Pyridoxal kinase (PLK: EC2.7.1.35) is an essential enzyme for cellular synthesis of proteins where it plays a central role in transamination reactions. PLK is required for biosynthesis of B-6 coenzyme in which it phosphorylates pyridoxal, pyridoxine, pyridoxamine (vitamine-B6 vitamers) into their active coenzyme pyridoxal phosphate (PLP).

Intraerythrocytic parasites such as Plasmodia are known to be dependent on their hosts for biochemical products, which they are unable to synthesis but are required to sustain life. P.falciparum may lack PLK activity and may be dependent on red blood cell PLK (RBC - PLK) for its PLP requirements. Hence, if malaria parasites lack PLK and are dependent on the red cell PLK for their PLP requirements, then an individual with low RBC - PLK activity may be relatively resistant to malaria infection compared to one with high enzyme activity.

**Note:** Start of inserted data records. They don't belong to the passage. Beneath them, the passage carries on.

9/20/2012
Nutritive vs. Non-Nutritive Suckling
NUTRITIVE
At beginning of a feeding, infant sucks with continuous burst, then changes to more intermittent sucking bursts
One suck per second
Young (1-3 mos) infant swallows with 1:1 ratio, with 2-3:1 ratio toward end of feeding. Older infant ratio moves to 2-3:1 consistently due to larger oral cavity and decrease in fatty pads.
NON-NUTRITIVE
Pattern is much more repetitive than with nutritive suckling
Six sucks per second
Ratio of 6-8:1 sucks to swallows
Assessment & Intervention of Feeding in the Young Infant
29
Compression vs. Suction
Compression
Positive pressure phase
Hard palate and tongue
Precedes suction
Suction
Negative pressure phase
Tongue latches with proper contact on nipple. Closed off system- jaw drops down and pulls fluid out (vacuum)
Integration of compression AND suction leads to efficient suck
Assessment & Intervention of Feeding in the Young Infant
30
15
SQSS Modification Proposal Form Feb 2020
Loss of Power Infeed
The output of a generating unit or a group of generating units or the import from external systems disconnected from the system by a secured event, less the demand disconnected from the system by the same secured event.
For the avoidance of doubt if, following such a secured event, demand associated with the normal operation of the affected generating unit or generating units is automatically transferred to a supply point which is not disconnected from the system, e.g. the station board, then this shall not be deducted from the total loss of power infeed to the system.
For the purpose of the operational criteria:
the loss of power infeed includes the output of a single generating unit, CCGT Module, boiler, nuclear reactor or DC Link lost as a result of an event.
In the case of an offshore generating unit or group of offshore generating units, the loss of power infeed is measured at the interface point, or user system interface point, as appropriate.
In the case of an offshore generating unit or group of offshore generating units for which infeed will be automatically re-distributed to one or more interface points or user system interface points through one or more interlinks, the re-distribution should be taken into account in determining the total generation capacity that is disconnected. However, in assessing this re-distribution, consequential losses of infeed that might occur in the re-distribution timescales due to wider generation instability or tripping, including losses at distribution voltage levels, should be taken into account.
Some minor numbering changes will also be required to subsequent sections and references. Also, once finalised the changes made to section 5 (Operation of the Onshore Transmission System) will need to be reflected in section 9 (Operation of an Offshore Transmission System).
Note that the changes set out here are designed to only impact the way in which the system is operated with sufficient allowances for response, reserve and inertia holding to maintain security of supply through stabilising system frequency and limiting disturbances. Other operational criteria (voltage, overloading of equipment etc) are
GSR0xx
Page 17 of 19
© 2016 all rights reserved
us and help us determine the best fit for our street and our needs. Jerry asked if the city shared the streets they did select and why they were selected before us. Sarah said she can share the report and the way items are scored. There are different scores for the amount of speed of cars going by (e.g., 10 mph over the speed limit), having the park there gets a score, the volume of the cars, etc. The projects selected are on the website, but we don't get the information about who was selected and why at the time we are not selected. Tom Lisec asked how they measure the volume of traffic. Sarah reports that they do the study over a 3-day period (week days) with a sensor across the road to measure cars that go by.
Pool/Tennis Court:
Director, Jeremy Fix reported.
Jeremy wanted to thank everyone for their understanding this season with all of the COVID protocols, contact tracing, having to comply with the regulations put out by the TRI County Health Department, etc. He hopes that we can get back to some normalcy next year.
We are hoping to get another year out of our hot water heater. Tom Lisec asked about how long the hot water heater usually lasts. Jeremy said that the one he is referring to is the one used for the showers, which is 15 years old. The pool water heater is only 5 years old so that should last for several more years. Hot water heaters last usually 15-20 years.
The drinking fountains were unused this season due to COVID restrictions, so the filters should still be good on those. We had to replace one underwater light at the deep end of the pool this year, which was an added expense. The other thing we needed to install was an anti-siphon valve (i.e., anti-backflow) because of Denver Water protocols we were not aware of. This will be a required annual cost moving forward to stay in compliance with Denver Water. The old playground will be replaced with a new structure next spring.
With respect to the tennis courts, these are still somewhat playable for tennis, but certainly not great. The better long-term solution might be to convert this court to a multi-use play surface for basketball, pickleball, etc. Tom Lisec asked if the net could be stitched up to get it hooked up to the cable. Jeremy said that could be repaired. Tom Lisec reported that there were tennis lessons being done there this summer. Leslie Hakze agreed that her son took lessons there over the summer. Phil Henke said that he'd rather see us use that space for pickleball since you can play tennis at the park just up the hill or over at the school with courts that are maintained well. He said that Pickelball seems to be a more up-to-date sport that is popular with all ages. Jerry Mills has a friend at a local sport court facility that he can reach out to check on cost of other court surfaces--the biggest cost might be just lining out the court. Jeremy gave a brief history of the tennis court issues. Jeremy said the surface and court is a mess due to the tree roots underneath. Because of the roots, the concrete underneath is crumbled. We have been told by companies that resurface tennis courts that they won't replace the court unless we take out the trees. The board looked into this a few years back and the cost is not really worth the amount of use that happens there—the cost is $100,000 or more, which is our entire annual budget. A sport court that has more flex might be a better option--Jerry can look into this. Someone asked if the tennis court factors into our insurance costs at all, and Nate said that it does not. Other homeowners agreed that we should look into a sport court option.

This study PLK activity in RBC haemolysate and corresponding parasite pellet from P.falciparum and P.berghei cultures has been measured. All the PLK activity expressed in PLP/L/min per 106 red blood cells was present in the RBC haemolysate and none in the parasites. Experiments performed in this investigation did not establish a positive correlation between PLK activity and parasite growth under in vitro conditions. Erythrocytes exhibiting high, intermediate and low PLK activity supported equivalent parasite growth rates in vitro. Low RBC-PLK activity could therefore be an innate resistance factor against P.falciparum in vivo but which cannot express it under in vitro conditions.